Complete heart block and sudden death in mice overexpressing calreticulin

Abstract

The expression of calreticulin, a Ca(2+)-binding chaperone of the endoplasmic reticulum, is elevated in the embryonic heart, and because of impaired cardiac development, knockout of the Calreticulin gene is lethal during embryogenesis. The elevated expression is downregulated after birth. Here we have investigated the physiological consequences of continued high expression of calreticulin in the postnatal heart, by producing transgenic mice that overexpress the protein in the heart. These transgenic animals exhibit decreased systolic function and inward I(Ca,L), low levels of connexin43 and connexin40, sinus bradycardia, and prolonged atrioventricular (AV) node conduction followed by complete heart block and sudden death. We conclude that postnatal downregulation of calreticulin is essential in the development of the cardiac conductive system, in particular in the sinus and AV nodes, when an inward Ca(2+) current is required for activation. This work identifies a novel pathway of events, leading to complete heart block and sudden cardiac death, which involves high expression of calreticulin in the heart.

Figure 1

Generation of cardiac-specific calreticulin overexpresser transgenic mice. (a) Calreticulin cDNA encoding full-length protein including the NH₂-terminal signal sequence and the COOH-terminal KDEL ER retrieval signal was subcloned downstream from α-cardiac MHC promoter. The arrows indicate the PCR primers used for recognition of the transgene. (b–d) Western blot analysis of proteins extracted from control and transgenic mice. The blot was probed with the anti-HA antibodies (b and c) or with the rabbit anti-calreticulin antibodies (d). (e) Kaplan-Meier survival analysis of calreticulin transgenic mouse lines. hGH, human growth factor polyA sequences.

Figure 2

Pathological changes in calreticulin transgenic mice. (a and b) Gross morphology of control and transgenic 7-day-old mouse hearts, respectively. No significant morphological changes are observed. (c–f) Gross morphology of transgenic and control 14-day-old mouse hearts (line M148). (c and d) Transverse sections. (e and f) Sagittal sections. (g and h) High magnification images of control and transgenic 14-day-old mouse hearts stained with H&E. (i–l) Sections of transgenic and control (wild-type) cardiac tissue were immunostained with anti-calreticulin (anti-CRT) (i and j) or anti-calsequestrin (anti-CSQ) (k and l) antibodies.

Figure 3

Northern and Western blot analysis of transgenic hearts. (a) Northern blot analysis of mRNA isolated from transgenic and control ventricle of 11-day-old calreticulin transgenic mice. The following cDNA probes were used: ANP, BNP, α-MHC, and GAPDH. (b) Western blot analysis of expression ER-resident chaperones and SR proteins in transgenic hearts.
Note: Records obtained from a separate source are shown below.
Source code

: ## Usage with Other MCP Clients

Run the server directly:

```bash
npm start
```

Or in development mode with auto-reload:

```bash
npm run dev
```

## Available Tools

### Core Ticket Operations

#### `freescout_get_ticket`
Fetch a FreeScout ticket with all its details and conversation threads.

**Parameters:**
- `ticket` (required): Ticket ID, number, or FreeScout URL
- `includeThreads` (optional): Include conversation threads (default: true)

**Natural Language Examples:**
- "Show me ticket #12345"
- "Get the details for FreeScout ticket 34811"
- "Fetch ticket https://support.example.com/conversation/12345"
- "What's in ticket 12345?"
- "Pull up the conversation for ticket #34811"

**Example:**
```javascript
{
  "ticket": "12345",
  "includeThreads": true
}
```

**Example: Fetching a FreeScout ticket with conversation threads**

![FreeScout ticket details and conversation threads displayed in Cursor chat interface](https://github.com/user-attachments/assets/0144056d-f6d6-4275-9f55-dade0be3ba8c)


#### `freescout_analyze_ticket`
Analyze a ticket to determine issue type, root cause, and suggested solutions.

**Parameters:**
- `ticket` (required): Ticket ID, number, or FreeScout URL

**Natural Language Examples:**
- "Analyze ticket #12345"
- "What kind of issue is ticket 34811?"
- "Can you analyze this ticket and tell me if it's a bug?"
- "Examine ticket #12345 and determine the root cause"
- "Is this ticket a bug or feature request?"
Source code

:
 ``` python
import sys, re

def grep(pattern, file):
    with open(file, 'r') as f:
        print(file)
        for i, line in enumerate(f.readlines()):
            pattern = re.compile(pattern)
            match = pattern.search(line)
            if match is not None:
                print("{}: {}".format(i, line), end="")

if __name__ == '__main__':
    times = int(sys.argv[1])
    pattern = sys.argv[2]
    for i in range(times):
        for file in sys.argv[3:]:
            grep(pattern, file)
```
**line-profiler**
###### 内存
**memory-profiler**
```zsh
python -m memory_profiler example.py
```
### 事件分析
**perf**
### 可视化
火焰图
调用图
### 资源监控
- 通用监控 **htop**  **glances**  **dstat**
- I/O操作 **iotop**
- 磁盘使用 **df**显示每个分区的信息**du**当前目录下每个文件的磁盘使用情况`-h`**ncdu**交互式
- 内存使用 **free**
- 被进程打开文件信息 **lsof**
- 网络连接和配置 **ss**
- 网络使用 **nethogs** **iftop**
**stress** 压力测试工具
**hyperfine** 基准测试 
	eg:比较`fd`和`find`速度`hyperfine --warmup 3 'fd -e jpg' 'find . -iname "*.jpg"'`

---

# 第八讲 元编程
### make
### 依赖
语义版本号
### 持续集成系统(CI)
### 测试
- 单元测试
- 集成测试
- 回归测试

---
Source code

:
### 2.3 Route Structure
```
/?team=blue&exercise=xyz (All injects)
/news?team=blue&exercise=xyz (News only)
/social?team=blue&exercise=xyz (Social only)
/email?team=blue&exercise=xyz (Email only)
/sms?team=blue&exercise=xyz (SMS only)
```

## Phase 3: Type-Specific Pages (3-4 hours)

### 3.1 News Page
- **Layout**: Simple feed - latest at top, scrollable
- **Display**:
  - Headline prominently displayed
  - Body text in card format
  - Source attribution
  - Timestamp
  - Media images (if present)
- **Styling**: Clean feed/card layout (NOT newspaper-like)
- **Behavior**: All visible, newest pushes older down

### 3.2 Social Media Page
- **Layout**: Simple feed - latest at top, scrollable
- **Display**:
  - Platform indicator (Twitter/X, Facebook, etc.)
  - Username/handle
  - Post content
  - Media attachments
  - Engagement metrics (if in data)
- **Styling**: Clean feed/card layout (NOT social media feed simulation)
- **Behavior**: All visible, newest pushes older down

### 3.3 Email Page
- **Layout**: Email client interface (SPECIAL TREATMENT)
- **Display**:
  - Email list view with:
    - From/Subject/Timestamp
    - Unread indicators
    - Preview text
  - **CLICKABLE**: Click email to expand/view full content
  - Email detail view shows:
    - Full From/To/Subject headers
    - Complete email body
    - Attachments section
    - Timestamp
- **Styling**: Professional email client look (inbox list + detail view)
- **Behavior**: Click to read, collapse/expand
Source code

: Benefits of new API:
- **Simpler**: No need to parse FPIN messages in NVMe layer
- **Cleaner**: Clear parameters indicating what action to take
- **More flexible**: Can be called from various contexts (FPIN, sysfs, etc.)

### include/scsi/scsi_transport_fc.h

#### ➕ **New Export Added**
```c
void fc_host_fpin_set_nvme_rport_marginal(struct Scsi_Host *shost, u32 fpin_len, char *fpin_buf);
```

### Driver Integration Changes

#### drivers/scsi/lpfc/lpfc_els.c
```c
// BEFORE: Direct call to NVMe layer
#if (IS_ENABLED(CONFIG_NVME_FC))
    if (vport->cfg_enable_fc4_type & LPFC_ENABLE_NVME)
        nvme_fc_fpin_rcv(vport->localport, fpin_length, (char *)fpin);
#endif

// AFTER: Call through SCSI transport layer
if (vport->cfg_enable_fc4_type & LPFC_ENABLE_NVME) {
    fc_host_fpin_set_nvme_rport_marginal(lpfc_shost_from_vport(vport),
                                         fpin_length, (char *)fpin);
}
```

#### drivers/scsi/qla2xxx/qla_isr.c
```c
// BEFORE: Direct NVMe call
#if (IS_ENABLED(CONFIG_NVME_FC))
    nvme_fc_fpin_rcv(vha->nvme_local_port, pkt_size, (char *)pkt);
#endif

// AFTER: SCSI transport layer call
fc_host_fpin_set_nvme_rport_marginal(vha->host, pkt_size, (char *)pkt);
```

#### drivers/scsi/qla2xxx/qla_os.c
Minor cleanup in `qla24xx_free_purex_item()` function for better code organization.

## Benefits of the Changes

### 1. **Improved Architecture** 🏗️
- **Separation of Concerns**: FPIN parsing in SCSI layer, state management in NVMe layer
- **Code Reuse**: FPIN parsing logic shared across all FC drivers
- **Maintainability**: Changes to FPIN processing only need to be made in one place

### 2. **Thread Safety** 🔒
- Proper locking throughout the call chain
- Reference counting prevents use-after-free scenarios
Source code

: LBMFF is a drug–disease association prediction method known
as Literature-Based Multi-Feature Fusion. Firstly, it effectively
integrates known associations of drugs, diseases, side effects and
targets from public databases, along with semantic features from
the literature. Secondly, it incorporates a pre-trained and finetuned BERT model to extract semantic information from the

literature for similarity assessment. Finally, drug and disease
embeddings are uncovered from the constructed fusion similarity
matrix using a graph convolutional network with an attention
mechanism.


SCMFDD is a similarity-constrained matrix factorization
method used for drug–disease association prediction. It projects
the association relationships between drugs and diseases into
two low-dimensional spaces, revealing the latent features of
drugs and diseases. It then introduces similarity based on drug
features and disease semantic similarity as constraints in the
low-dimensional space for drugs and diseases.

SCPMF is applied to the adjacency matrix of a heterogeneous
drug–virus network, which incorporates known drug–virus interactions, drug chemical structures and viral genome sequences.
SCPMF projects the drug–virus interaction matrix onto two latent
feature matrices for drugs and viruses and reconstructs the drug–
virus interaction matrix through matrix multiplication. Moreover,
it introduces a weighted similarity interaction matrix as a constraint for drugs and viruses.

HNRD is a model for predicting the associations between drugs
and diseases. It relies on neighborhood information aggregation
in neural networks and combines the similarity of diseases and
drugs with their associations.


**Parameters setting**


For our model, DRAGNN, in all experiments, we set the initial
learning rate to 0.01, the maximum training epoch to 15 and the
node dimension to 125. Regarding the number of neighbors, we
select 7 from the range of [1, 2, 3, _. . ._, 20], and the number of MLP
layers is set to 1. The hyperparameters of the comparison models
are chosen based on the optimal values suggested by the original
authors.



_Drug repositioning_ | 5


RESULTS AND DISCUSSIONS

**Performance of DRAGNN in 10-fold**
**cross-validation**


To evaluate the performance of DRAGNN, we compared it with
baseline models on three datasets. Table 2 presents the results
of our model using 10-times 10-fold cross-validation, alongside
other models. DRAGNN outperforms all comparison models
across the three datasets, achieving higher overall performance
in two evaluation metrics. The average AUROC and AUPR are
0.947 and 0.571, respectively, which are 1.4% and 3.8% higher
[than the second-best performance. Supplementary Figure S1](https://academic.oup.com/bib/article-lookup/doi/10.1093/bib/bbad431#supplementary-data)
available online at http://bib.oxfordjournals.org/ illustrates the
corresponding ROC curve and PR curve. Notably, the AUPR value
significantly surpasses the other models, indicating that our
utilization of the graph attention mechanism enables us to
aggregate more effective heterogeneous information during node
CNX, calnexin; BiP, immunoglobulin binding chaperone; PDI, protein disulfide isomerase; CSQ, calsequestrin. (c) Western blot analysis of expression of phospholamban, α skeletal actin, and β-MHC in transgenic and control mice. (d) Northern blot analysis of mRNA isolated from transgenic and control ventricle of 17-day-old transgenic mice. The Cx43, Cx40, and GAPDH cDNA probes were used. (e) Western blot analysis of expression of Cx43 in transgenic and control hearts. Cx43 and Cx43-P indicate the location of connexin43 and phosphorylated connexin43, respectively. The location of Bio-Rad Laboratories molecular markers is indicated.

Figure 4

M-mode echoes from 17-day-old transgenic and control mice. LV, left ventricle.

Figure 5

Electrocardiogram from calreticulin transgenic mice. (a) Representative traces of electrocardiogram from transgenic and control mice of different ages. (b) Heart rates of nonsedated transgenic (M148) and control mice. The number of measurements is indicated inside the bar. ^AP < 0.001. (d) Progressive AV node disease: from 11-day-old heart (upper recording) to 18-day-old heart (middle recording) to sudden death (lower recording) (20-day-old heart). P, P wave indicating atrial activation; QRS, QRS complex indicating ventricular activation; P-R interval, time of onset of P wave to onset of QRS interval.

Figure 6

Patch clamp for L-type Ca²⁺ channel. The density of I_Ca,L in the ventricular myocytes in control and transgenic mice. The representative current trace families of I_Ca,L in control (a) and transgenic (b) mice. (c) I-V relationships of peak in control (filled circles) and transgenic (open circles) mice. Data are presented as mean ± SEM. ^AP < 0.05.